Schwartz acquired a teaching position at the University, in History. Sabine took a job at Geissler's. Schwartz used his connections to acquire a bigger apartment on Fasanenstrasse. More of his family furniture came out of storage. Historical portraits of his forbears graced the walls. A large front room became the library. There was a salon, a dining room, spare rooms for guests. They hosted parties. Sabine developed the art of asking his friends interesting questions. That, together with her moody eyes and a habit of not rushing guests, made her an admired hostess. Everyone wanted a few minutes with Sabine.

Everything was beginning to work out. Even marrying Werner Schwartz was working out. In her blissful rush, Sabine paid no attention to remarks by Martina that Schwartz's friends were all of a type – strong-willed, clean-shaven and focussed excessively on success. She once summed them up. “They have a self-confidence that has no basis.” Then she became blunt. “Speaking frankly, your husband and his friends strut about like perfect Germans, even though its been proven that we are not an especially remarkable race.” Sabine thought Martina was wrong. Her husband didn't strut. He was moving up with a kind of gliding motion, with tranquillity and ease.

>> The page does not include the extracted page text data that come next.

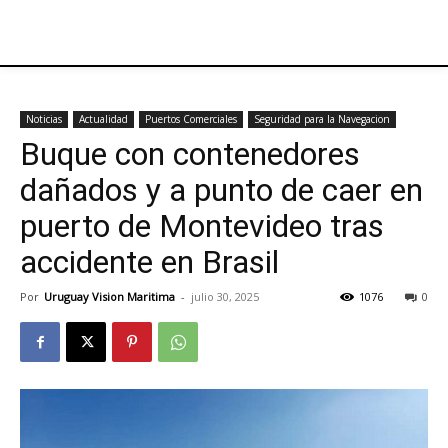
Noticias
Actualidad
Puertos Comerciales
Seguridad para la Navegacion
Buque con contenedores
dañados y a punto de caer en
puerto de Montevideo tras
accidente en Brasil
Por
Uruguay Vision Maritima
-
julio 30, 2025
1076
0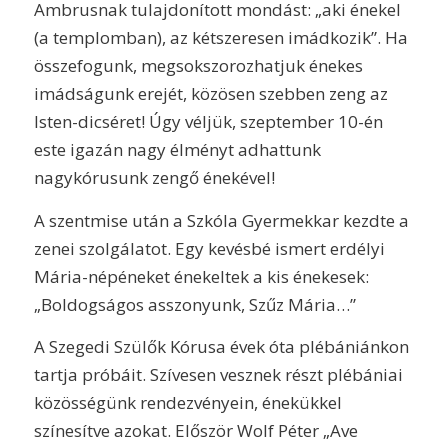
Ambrusnak tulajdonított mondást: „aki énekel
(a templomban), az kétszeresen imádkozik”. Ha
összefogunk, megsokszorozhatjuk énekes
imádságunk erejét, közösen szebben zeng az
Isten-dicséret! Úgy véljük, szeptember 10-én
este igazán nagy élményt adhattunk
nagykórusunk zengő énekével!
A szentmise után a Szkóla Gyermekkar kezdte a
zenei szolgálatot. Egy kevésbé ismert erdélyi
Mária-népéneket énekeltek a kis énekesek:
„Boldogságos asszonyunk, Szűz Mária…”
A Szegedi Szülők Kórusa évek óta plébániánkon
tartja próbáit. Szívesen vesznek részt plébániai
közösségünk rendezvényein, énekükkel
színesítve azokat. Először Wolf Péter „Ave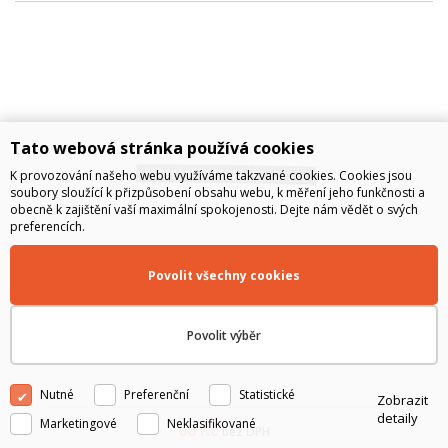
Tato webová stránka používá cookies
K provozování našeho webu využíváme takzvané cookies. Cookies jsou
soubory sloužící k přizpůsobení obsahu webu, k měření jeho funkčnosti a
obecně k zajištění vaší maximální spokojenosti. Dejte nám vědět o svých
preferencích.
Povolit všechny cookies
Panel 24xSC duplex pro 19' Optická vana černá
Povolit výběr
24xSC Duplex panel pro 19' Optickou vanu černou;
Nutné
Preferenční
Statistické
Zobrazit
detaily
Marketingové
Neklasifikované
68
Kč
bez DPH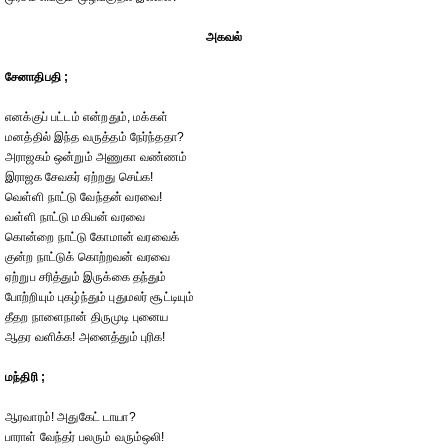
அகவல்
சேனாதிபதி ;
எனக்குப் பட்டம் என்றதும், மக்கள்
மனத்தில் இந்த வருத்தம் நேர்ந்ததா?
அராஜகம் ஒன்றும் அணுகா வண்ணம்
இராஜக சேவகர் ஏற்றது செய்க!
வெள்ளி நாட்டு வேந்தன் வரவை!
வள்ளி நாட்டு மகிபன் வரவை
கொன்றை நாட்டு கோமான் வரவைக்
குன்ற நாட்டுக் கொற்றவன் வரவை
ஏற்றுப சரித்தும் இருக்கை தந்தும்
போற்றியும் புகழ்ந்தும் புதுமலர் சூட்டியும்
தீதற நாளைநான் திருமுடி புனைய
ஆதர வளிக்க! அனைத்தும் புரிக!
மந்திரி ;
ஆரவாரம்! அதுகேட் டாயா?
பாராள் வேந்தர் பலரும் வரும்ஒலி!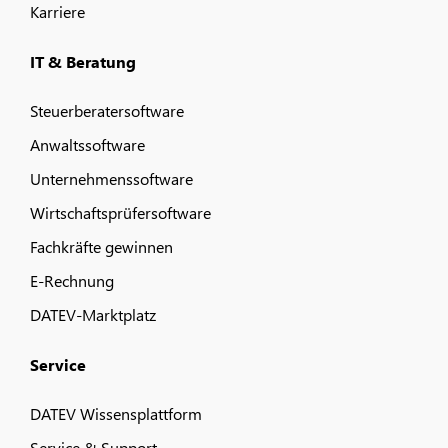
Karriere
IT & Beratung
Steuerberatersoftware
Anwaltssoftware
Unternehmenssoftware
Wirtschaftsprüfersoftware
Fachkräfte gewinnen
E-Rechnung
DATEV-Marktplatz
Service
DATEV Wissensplattform
Service & Support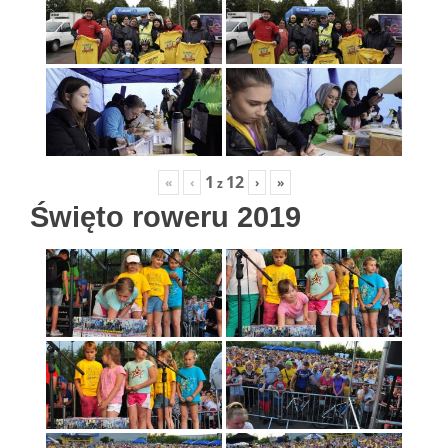
1
12
«
‹
›
»
z
Święto roweru 2019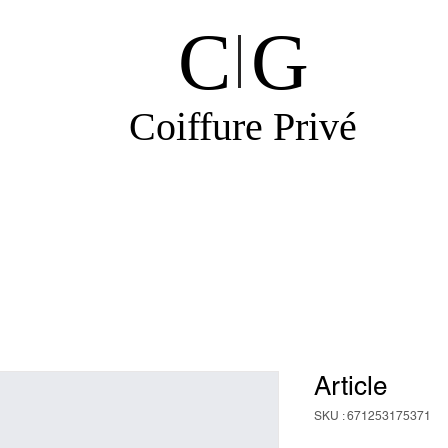
C G
Coiffure Privé
Article
SKU : 671253175371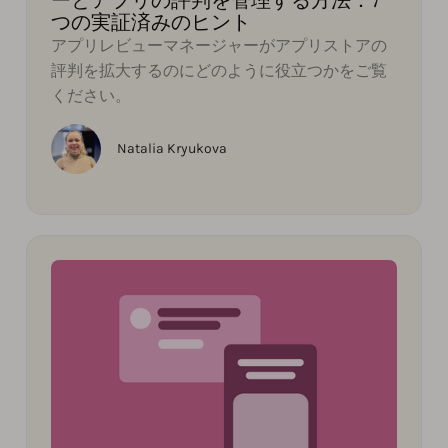
つの実証済みのヒント
アプリレビューマネージャーがアプリストアの
評判を拡大するのにどのように役立つかをご覧
ください。
Natalia Kryukova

Hanbury, after San Francisco, was not moving up. He got shunted sideways. Bunkered down doing passports, he avoided further mishaps. The new stereo he acquired was the finest to date. After Washington came some years in Ottawa, this time living on a quiet street in the Glebe. The landlady insisted on peace and Hanbury used earphones if he wanted volume. Chopin, Liszt, Schumann: fine music for a withdrawn world. At work he dispensed, as Service jargon had it,
beneficences
. He was a member of an underrated sect helping Canadians abroad who have
fallen on hard times. Canucks jailed for smuggling alcohol into Saudi Arabia, or smiling at veiled eyes in Tehran, or observing military convoys with too much interest in Ghadafi's Tripoli – the burden of solving all such personal disasters throughout North Africa and the Middle East sat on his shoulders. Problems from all over came his way. A flood of problems. Some days he thought he was getting to know every worried parent between Belle Isle Landing in Newfoundland and Clayoquot Sound in British Columbia.

His mother's funeral in Indian Head was an interlude. At the burial, the soil scientist seemed unmoved, mumbling it was better this way. Hanbury had an evening with Keystone, who told stories about the awesome power of the latest diesel locomotives.

Hanbury's stay in Beneficences was a long one. He was a quiet, credible solver of other people's problems.
Low key
, the Beneficences priest recorded.
Does the job. Could go places if he showed more zip.
Investitures sent him to Cairo, then, as second secretary, consular.